Establishment of an oral cancer cell line from the primary site is particularly difficult, and few successful derivations have been reported [14]. One of the reasons for the difficulty is that bacterial and/or fungal contaminations occur frequently in the primary oral tumor. Most cell lines reported previously were established from lymph node metastatic foci or transplanted tumors in nude mice [15, 16]. There are currently not enough cell lines to allow research of gingival cancer. One of the major problems with successful culture is overgrowth of fibroblasts. Inagaki et al., established KOSC-2 and KOSK-3 cell lines [3] through xenografted tumors in nude mice. Then, they used geneticin for selective elimination of host fibroblasts during primary culture [3]. It is a very useful method to establish tumor cell lines, because mouse fibroblasts inhibit the growth of tumor fibroblasts. In xenografted tumor tissues, it is thought that host fibroblasts replace fibroblasts constituting the grafted tumor. By geneticin controlling the proliferation of host fibroblasts, establishment of a cell line becomes easy. The mechanism of selective elimination probably depends on the difference in chemosensitivities of fibroblasts and cancer cells. Fortunately, our tumor had good proliferation, and we established a cell line without xenografting.

Wavy thick filaments were observed only around the nucleus. These filaments are also observed in Nialym cells established from cancer of the tongue [17].

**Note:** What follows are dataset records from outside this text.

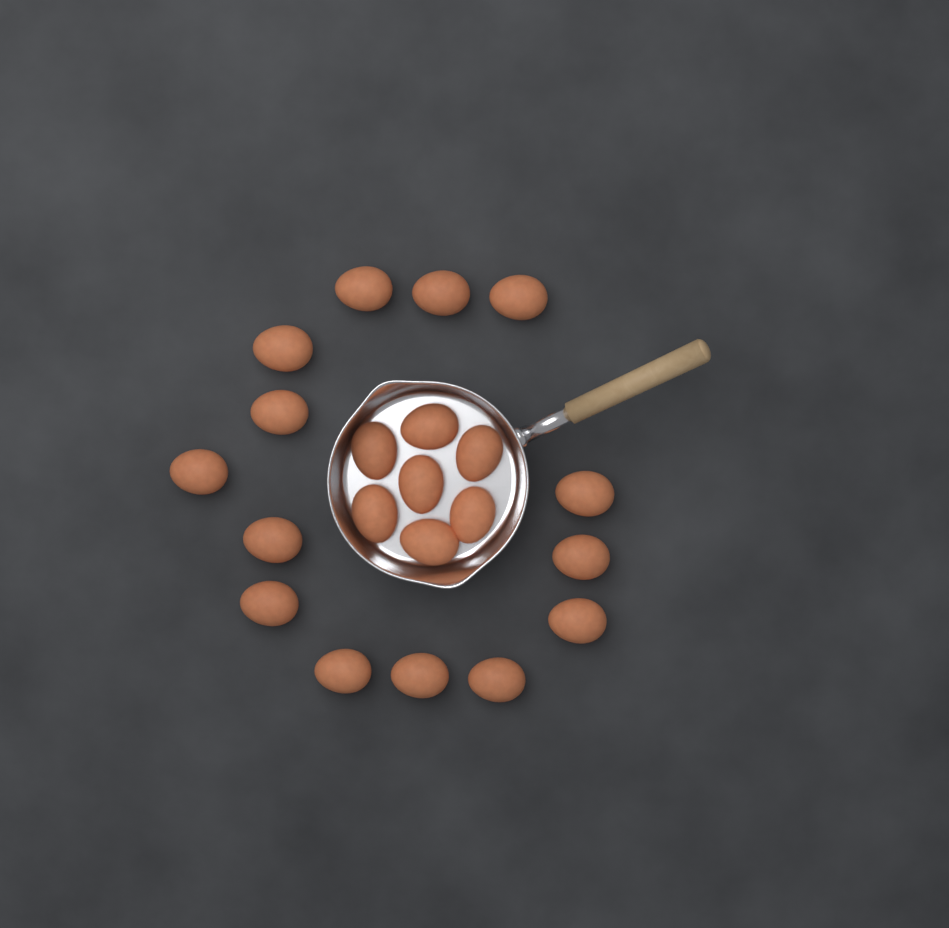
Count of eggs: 21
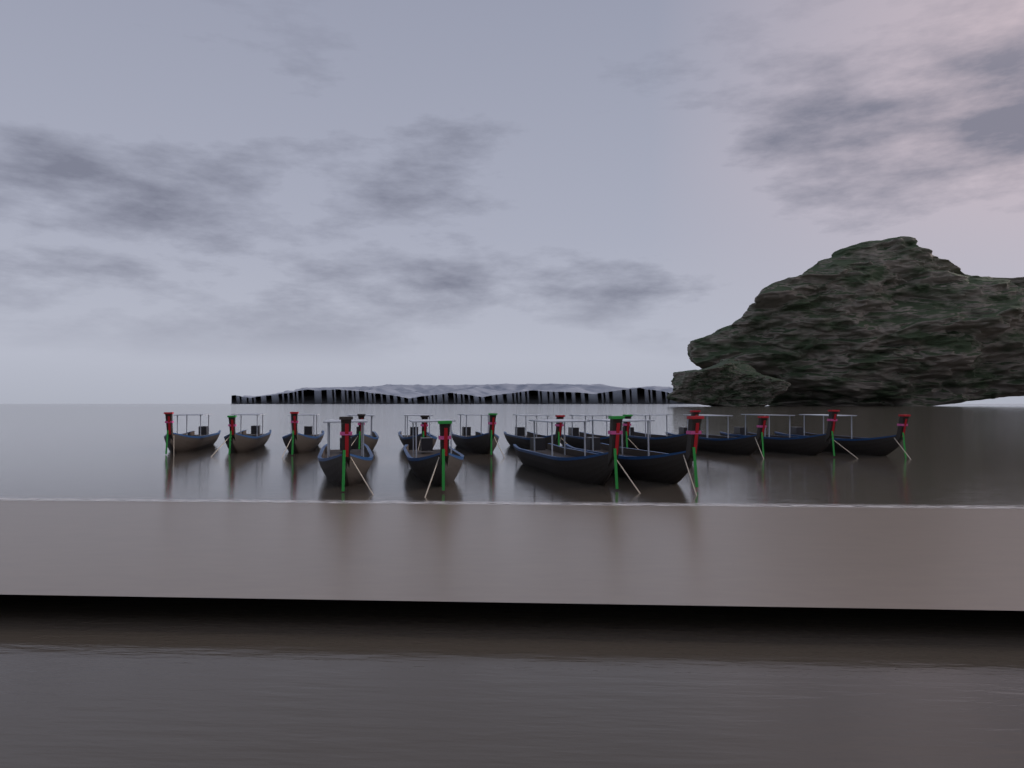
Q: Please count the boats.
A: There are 16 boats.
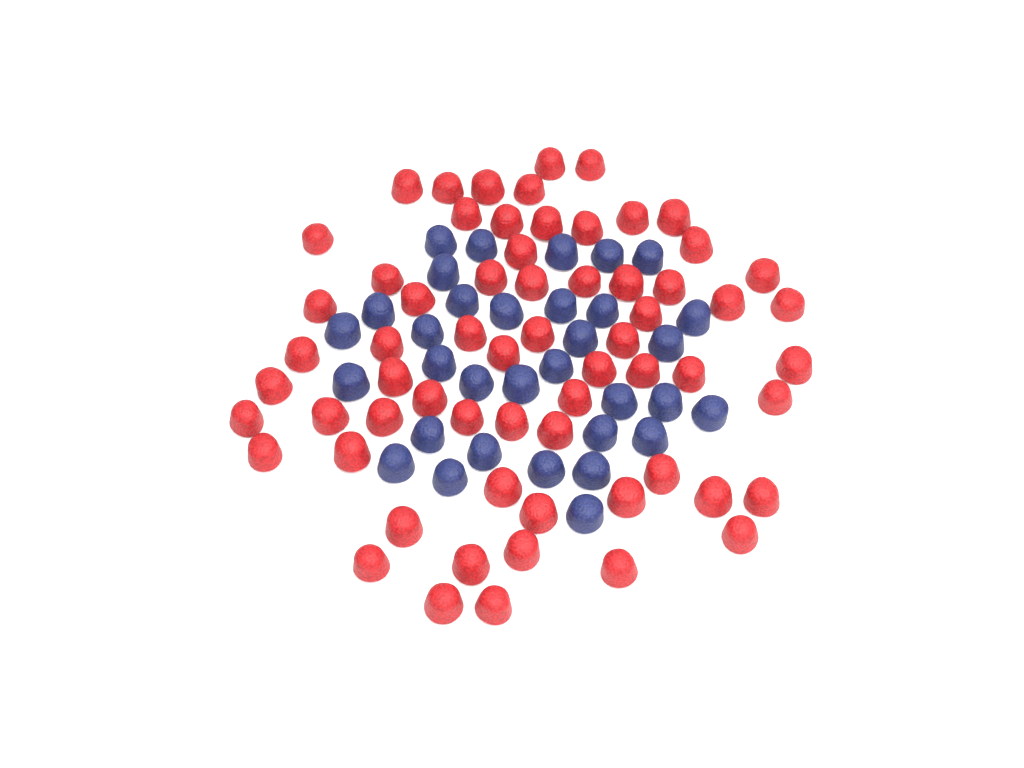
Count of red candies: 64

In SCC of the oral cavity, actions of both oncogenes and tumor suppressor genes have been identified during the disease course. It has been reported that c-myc overexpression appears to correlate with a poor prognosis [18], and that the tumor suppressor gene p53 is commonly involved in the history of heavy smokers and drinkers with oral cancer [19].

When NOCS-1 cells were xenotransplanted into a SCID mouse, they generated the same histopathological tumor as the original tumor. Thus, the NOCS-1 cell line appears to have inherited the nature of the original tumor.

This cell cline appears to be very useful for research on the causation of cancer and development of innovative drugs or immunotherapies for gingival cancer.